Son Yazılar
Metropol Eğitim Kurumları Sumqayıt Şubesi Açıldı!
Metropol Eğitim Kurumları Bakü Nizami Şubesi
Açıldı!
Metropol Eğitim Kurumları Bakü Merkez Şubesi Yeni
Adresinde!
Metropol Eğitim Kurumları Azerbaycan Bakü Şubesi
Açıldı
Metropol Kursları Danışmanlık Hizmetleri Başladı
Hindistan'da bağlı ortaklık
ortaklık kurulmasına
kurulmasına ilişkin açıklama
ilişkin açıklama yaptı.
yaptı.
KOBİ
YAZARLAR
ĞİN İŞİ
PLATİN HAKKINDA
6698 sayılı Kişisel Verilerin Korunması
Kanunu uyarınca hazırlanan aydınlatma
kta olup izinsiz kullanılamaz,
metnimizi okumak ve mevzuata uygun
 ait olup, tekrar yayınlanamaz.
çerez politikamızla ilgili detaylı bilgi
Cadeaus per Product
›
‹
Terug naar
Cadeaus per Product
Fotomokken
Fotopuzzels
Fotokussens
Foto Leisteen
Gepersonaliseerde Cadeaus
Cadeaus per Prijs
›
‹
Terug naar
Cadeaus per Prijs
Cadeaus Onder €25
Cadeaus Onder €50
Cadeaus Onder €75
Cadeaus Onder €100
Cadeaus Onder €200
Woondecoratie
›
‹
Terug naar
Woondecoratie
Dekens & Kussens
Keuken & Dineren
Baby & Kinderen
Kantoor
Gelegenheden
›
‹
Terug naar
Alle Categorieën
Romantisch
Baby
-------
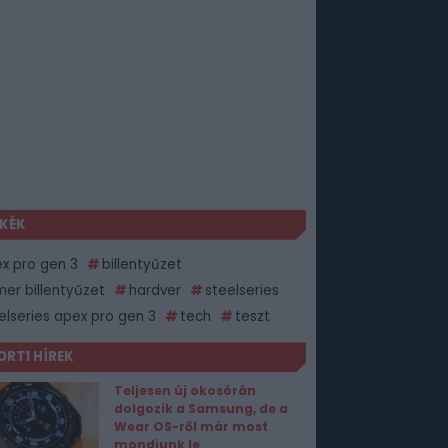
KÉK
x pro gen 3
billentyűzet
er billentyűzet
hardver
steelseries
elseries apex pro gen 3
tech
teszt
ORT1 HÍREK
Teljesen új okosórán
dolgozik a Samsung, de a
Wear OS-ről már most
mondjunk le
-------
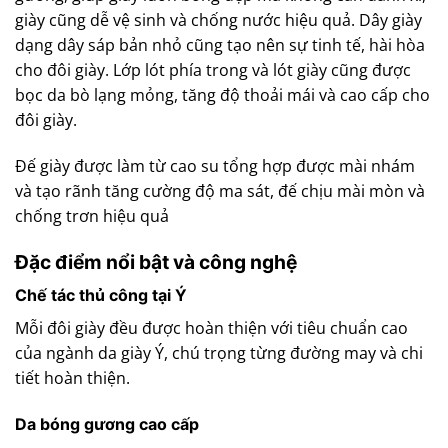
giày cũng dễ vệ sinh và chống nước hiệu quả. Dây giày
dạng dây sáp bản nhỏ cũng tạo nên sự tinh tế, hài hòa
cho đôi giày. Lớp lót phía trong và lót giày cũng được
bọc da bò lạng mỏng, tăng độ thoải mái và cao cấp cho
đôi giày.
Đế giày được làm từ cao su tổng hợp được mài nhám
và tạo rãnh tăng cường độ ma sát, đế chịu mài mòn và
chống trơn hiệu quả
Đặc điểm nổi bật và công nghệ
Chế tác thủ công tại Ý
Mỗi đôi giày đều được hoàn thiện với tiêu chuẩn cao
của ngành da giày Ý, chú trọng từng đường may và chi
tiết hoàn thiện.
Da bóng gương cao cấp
-------
TASK STATEMENT
Show every line above in which the word "ilişkin" occurs.

ANSWER FOR THIS EXERCISE
kurulmasına ilişkin açıklama
ilişkin açıklama yaptı.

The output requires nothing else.